**The data:**
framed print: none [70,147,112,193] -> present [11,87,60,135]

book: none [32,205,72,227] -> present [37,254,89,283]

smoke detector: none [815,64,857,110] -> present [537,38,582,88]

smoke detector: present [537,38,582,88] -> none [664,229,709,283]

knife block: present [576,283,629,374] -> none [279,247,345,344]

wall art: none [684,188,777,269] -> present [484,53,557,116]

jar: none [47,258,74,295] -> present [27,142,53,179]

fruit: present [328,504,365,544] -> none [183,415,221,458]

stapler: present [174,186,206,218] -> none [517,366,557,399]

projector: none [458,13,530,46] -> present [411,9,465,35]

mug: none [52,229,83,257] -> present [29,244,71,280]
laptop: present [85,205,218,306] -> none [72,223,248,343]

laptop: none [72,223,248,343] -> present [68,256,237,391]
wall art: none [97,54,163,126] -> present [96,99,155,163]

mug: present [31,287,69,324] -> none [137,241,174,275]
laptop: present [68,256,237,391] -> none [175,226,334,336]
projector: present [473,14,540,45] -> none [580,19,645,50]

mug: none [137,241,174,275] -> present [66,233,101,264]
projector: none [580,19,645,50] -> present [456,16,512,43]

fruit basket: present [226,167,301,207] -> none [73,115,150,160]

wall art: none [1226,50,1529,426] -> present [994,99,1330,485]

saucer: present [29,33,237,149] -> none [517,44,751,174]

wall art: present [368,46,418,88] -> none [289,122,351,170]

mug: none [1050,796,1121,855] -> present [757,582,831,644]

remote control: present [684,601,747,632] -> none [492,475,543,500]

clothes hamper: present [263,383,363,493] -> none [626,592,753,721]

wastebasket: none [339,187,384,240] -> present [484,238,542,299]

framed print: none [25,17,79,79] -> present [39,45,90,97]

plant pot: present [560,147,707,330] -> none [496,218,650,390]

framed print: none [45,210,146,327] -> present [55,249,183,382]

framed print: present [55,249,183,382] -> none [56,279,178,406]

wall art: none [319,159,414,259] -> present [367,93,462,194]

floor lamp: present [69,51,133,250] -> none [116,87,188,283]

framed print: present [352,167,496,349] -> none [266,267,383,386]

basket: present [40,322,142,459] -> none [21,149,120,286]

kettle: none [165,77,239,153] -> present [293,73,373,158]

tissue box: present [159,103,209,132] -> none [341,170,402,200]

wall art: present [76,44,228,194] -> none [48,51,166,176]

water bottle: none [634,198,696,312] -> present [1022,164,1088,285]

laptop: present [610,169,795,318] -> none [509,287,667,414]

**Exercise:** Which of the lines above hold the string "framed"? Pick each of them out.

**Response below:**
framed print: none [70,147,112,193] -> present [11,87,60,135]
framed print: none [25,17,79,79] -> present [39,45,90,97]
framed print: none [45,210,146,327] -> present [55,249,183,382]
framed print: present [55,249,183,382] -> none [56,279,178,406]
framed print: present [352,167,496,349] -> none [266,267,383,386]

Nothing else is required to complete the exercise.